■ **WHAT TO WORK ON**
Return every line from the one with "paper on table @ <box>94,184,143,200</box>" through the one with "green topiary plant @ <box>13,108,29,136</box>", inclusive, exactly as it appears below.

(Collected data)
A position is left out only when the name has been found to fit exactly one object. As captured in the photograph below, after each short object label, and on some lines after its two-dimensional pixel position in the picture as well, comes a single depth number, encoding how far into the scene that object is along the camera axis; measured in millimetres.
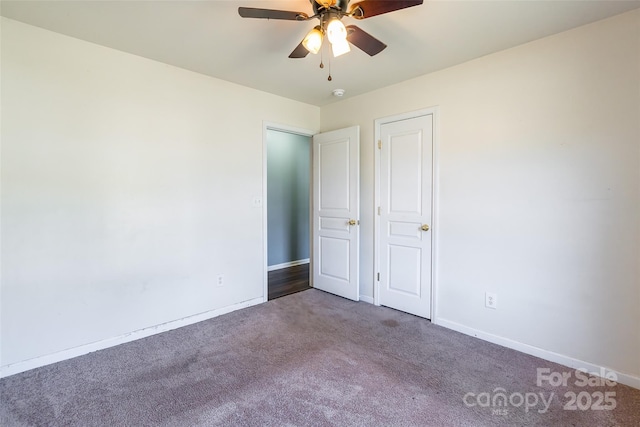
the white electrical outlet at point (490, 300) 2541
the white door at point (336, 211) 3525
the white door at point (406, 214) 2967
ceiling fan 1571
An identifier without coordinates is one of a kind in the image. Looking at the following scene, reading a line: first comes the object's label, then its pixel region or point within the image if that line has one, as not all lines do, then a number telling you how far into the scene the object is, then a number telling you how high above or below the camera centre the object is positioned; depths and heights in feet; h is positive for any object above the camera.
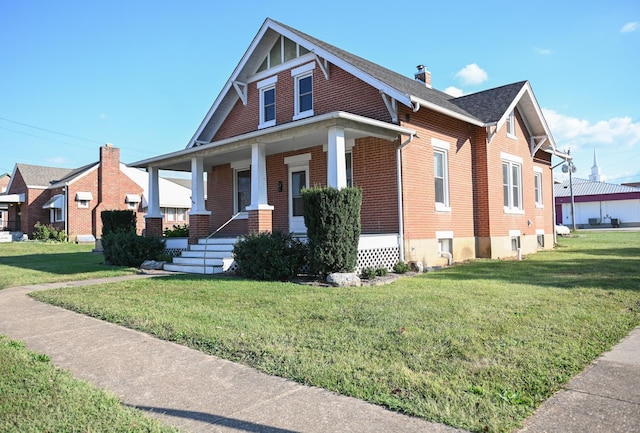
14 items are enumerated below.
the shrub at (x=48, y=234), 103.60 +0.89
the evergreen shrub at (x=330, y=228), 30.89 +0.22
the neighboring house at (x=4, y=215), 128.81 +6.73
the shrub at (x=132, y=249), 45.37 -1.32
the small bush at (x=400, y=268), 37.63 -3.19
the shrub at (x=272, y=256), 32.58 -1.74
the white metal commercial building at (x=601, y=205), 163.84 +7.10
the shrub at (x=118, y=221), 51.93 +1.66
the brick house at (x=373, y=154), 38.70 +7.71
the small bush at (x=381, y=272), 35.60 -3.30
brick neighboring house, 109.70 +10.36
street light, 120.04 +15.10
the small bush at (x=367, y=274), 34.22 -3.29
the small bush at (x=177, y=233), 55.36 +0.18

--

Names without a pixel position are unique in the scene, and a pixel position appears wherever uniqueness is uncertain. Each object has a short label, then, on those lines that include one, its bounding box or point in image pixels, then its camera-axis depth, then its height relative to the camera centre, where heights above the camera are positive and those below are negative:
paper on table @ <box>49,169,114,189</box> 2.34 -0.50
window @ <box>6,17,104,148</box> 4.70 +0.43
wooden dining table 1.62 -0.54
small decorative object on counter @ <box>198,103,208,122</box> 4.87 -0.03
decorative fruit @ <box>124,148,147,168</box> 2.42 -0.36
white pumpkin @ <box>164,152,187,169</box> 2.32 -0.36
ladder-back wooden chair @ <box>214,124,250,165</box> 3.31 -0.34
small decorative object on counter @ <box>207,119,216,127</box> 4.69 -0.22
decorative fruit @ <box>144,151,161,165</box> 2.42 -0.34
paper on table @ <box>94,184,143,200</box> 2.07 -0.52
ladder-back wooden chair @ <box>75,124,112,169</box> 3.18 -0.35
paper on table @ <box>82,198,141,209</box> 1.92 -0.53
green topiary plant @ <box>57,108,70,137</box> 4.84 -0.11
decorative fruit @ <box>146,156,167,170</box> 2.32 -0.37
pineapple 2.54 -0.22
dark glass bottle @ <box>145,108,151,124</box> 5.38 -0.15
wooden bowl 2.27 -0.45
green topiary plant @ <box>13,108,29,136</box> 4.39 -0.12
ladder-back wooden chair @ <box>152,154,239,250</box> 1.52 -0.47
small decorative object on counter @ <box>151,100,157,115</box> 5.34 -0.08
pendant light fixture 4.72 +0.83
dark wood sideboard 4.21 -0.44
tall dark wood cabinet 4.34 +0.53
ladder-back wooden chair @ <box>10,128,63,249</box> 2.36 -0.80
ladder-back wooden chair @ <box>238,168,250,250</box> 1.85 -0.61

■ **WRITTEN RESPONSE**
paper on table @ <box>94,184,143,200</box> 2.07 -0.52
ladder-back wooden chair @ <box>75,124,112,169</box> 3.18 -0.35
paper on table @ <box>82,198,141,209</box> 1.92 -0.53
green topiary plant @ <box>57,108,70,137</box> 4.84 -0.11
decorative fruit @ <box>146,156,167,170</box> 2.32 -0.37
pineapple 2.54 -0.22
dark glass bottle @ <box>145,108,151,124</box> 5.38 -0.15
wooden bowl 2.27 -0.45
green topiary plant @ <box>13,108,29,136</box> 4.39 -0.12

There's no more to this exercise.